Olsen says the Haida Enterprise Corporation and the Haida Nation will be seeking the support of the federal government for this proposal and that includes a range of offices including INAC, Environment Canada, and DFO. "It will change life and give a wide stream of benefits to people in Haida Gwaii," he says. "The current energy situation is very limiting to the economic development aspirations of the Haida Nation. Diesel generated power is too restrictive of the development process."
     
HaiCO is meanwhile following the processes and meeting with certain politicians like Hon. Chuck Stahl, Minister of Indian Affairs, "We are working with a bureaucracy to see how we fit," Thomas says, "and this is an Aboriginal economic development initiative so we are trying to emphasize the wide array of benefits to the Haida equity position in NaiKun Wind Energy Group.
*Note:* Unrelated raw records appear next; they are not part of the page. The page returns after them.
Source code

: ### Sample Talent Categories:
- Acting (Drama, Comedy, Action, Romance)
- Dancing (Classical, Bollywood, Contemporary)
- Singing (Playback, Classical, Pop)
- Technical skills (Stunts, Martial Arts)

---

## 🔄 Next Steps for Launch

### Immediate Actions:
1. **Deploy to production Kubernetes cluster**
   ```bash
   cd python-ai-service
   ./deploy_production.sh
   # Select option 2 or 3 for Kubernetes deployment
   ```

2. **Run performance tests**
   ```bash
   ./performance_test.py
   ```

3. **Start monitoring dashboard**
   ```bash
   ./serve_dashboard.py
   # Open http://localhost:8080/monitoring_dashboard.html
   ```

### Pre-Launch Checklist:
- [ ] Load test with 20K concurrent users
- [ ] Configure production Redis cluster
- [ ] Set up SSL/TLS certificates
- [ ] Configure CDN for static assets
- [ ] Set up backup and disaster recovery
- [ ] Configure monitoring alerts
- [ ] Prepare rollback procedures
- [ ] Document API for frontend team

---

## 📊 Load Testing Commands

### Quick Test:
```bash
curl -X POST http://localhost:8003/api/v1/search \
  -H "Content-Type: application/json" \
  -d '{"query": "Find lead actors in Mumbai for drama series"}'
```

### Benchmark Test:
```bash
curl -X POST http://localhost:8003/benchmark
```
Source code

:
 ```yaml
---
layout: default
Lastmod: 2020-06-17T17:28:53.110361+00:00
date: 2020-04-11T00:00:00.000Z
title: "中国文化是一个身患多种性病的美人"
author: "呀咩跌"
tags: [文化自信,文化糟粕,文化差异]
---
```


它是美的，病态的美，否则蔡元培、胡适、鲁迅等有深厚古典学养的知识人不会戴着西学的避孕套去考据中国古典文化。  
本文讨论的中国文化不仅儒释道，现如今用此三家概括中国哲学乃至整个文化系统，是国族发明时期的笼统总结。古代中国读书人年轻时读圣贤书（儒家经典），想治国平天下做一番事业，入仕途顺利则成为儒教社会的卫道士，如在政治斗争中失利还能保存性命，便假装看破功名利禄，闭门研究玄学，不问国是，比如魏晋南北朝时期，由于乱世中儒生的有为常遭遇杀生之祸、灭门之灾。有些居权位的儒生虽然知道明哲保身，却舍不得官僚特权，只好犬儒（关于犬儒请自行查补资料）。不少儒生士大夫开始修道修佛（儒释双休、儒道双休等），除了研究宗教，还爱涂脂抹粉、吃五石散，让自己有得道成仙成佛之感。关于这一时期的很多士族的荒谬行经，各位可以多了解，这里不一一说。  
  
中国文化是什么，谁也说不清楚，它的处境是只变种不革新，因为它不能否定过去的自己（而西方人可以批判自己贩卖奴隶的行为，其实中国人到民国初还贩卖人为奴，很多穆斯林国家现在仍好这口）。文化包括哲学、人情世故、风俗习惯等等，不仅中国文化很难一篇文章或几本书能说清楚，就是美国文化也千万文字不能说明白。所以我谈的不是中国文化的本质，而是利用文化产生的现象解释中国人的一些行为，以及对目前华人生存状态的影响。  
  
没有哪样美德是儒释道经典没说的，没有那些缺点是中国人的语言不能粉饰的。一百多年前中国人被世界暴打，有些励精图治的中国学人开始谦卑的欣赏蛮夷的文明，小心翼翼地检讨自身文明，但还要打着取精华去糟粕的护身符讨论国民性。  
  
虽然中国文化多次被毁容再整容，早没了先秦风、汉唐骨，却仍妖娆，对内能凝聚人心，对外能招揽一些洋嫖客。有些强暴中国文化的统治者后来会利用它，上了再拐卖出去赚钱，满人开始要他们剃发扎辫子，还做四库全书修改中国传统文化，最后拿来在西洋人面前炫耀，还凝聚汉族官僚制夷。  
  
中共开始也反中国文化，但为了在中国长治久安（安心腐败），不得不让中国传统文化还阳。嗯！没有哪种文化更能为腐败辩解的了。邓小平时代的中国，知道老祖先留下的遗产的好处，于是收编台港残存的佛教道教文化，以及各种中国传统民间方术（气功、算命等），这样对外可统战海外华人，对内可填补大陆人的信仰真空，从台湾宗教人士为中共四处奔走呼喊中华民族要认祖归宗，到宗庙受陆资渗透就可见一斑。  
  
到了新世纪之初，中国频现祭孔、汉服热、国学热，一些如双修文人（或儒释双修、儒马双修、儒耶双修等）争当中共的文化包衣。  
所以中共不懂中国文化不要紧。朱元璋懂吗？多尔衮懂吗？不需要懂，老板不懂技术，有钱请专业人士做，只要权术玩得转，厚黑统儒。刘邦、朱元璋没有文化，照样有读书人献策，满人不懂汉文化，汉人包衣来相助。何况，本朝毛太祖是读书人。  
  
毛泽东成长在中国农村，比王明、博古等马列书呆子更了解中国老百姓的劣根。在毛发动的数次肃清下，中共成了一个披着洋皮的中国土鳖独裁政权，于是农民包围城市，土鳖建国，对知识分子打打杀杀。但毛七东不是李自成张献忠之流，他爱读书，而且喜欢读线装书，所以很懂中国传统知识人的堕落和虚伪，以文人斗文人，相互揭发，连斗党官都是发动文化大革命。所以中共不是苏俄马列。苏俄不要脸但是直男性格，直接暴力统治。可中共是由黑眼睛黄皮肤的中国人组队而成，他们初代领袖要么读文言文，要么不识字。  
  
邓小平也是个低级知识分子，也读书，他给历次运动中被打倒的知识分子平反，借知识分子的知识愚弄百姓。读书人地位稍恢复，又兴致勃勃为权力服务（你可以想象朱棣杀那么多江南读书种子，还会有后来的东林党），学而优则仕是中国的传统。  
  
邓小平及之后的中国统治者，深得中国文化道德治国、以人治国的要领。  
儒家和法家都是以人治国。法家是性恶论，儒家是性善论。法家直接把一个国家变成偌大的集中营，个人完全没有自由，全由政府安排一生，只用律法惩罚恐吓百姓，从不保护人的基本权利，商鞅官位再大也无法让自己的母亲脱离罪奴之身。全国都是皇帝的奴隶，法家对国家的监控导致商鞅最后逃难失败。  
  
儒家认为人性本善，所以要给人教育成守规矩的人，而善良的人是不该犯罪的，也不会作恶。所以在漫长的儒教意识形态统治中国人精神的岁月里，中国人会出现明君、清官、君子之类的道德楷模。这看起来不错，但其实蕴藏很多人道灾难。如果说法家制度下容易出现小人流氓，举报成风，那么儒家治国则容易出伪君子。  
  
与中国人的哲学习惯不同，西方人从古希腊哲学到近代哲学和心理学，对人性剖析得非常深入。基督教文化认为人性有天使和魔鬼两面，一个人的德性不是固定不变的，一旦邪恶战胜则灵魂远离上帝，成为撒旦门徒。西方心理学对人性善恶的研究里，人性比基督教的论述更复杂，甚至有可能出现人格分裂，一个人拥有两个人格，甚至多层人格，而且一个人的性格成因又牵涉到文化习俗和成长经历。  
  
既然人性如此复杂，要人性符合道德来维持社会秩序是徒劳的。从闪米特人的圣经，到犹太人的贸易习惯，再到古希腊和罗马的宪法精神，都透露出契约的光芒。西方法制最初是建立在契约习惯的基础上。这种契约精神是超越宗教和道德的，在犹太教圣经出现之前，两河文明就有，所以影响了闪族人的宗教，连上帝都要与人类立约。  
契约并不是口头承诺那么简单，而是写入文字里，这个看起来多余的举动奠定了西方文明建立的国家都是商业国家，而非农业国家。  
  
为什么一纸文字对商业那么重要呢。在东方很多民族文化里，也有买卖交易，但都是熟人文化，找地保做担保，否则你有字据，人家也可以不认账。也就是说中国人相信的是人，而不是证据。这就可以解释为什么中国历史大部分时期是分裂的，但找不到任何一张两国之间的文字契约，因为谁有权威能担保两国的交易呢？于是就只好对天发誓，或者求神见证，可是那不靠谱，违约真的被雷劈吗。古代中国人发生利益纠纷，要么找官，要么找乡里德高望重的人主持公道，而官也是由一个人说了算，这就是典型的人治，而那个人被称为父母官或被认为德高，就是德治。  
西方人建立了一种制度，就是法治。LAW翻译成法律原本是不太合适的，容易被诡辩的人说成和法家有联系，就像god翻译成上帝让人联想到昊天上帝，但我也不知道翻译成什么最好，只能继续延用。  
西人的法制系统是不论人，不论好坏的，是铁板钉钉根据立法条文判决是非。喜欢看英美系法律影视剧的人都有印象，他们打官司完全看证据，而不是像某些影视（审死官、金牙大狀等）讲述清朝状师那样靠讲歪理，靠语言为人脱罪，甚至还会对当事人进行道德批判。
It's a concern to the whole population of these islands," he says, "that they gain ownership and access of a green energy solution," but the cost of the huge array of wind turbines is daunting, "and people don't necessarily understand the debt."
      
Olsen says the federal and provincial governments have to understand that the wind energy project is about more than green energy for the province, "It's about self-reliance for the Haida and self-determination. We have a big fishery and scallop aquaculture underway, and we have tourism opportunities with existing operators. We have a substantial forestry license, 120,000 CM per year. We are concerned about creating new capacity for jobs that will continue to provide downstream benefits within the local economy, and that comes from an equity position in power generation from a large producer like NaiKun."